売上高は2018年8月期に2兆円に乗せた後は、コロナ禍などもあり足踏みしていますが、中期的に3兆円を目標としています。3兆円を達成したあとも海外での拡大余地は大きく、Life Wearの提供という強みを向上させていくことができれば、長期的な安定成長を続けることも可能ではないかと思われます。
2022年8月時点での1株益、PER、株価の状況は図6-7の通りです。
1株益は過去最高の水準で、PERは33.4倍とかなり高くなっています。同社の強みや将来性の高さが市場ですでに高く評価されています。

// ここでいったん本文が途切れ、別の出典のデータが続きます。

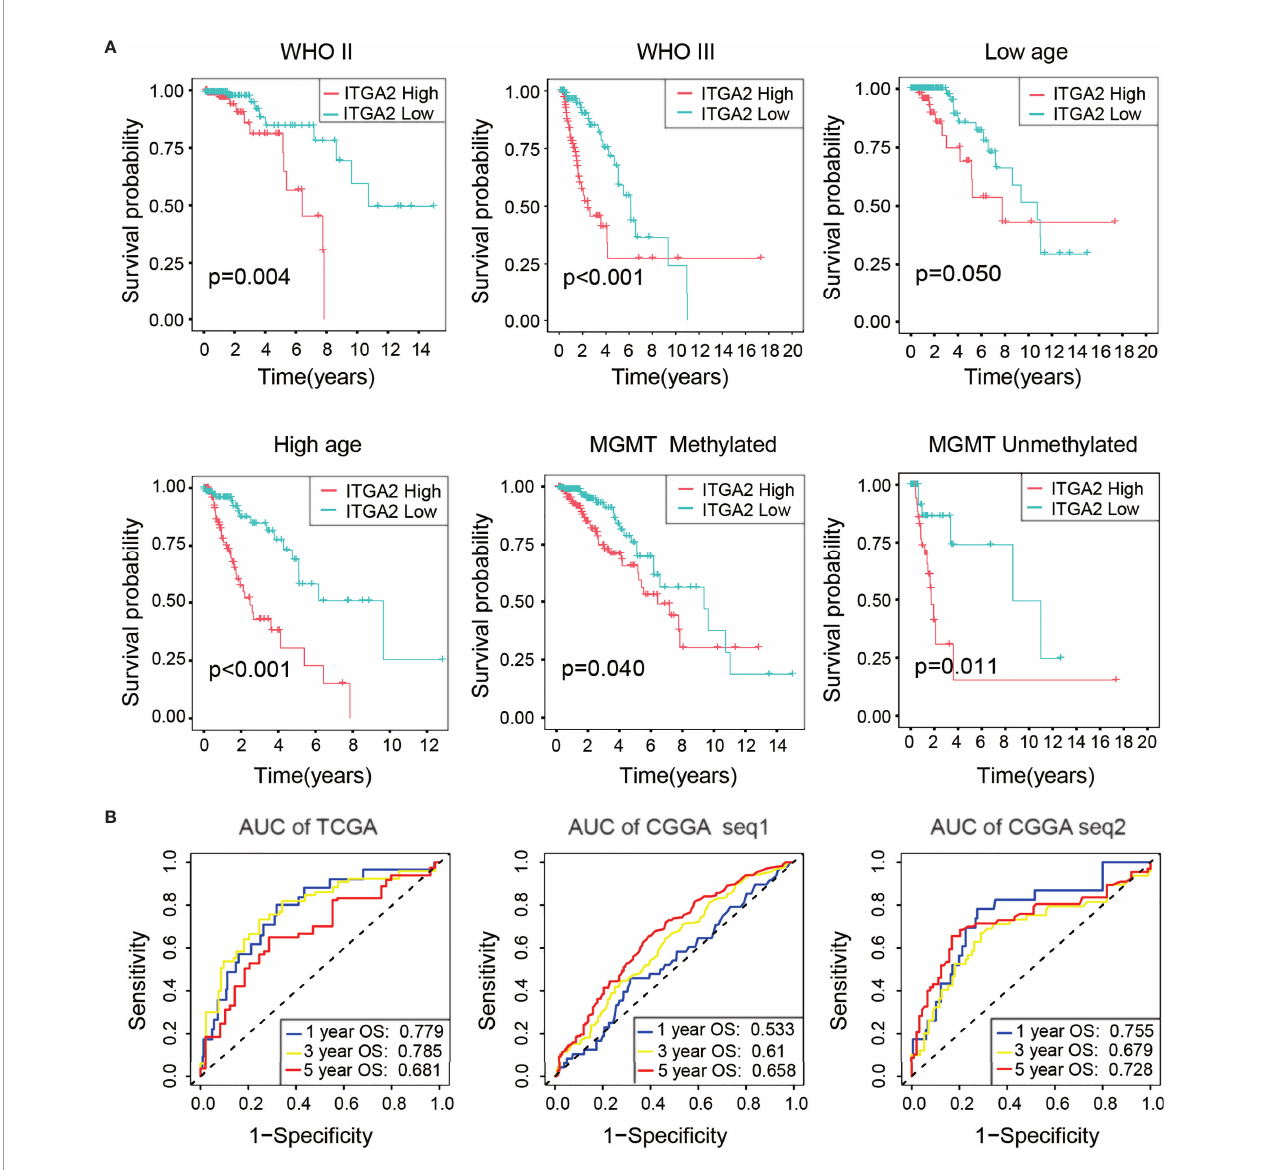
FIGURE 2 | Veri fi cation of the prognostic value of integrin alpha-2 in three cohorts. (A) Kaplan – Meier overall survival curves of patients with lower-grade glioma grouped by integrin alpha-2 expression in The Cancer Genome Atlas (TCGA) dataset and strati fi ed by World Health Organization grade, age, and O(6)- methylguanine-DNA methyltransferase status. (B) Time-dependent receiver operating characteristic curves for the prognostic model in a cohort from TCGA and two cohorts from the Chinese Glioma Genome Atlas, CGGAseq1 and CGGAseq2 (for predicting 1-, 3-, and 5-year overall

過去の利益増加ペースは5年で1.5倍程度であり、そのペースが順調に続くというのが5年後のシナリオ①です。これまで通りの順調な成長が続けば、市場では高い成長率がさらに続く期待が維持されて、PERも30倍前後をキープできる可能性があるでしょう。そうなると、株価は10万8000円という計算になります。(1株益がもとの2447円から1.5倍で約3600円、3600円×PER30倍=108000円という計算)
比較的強気なこのシナリオでも、株価上昇はそれほど大きくは期待できない計算になります。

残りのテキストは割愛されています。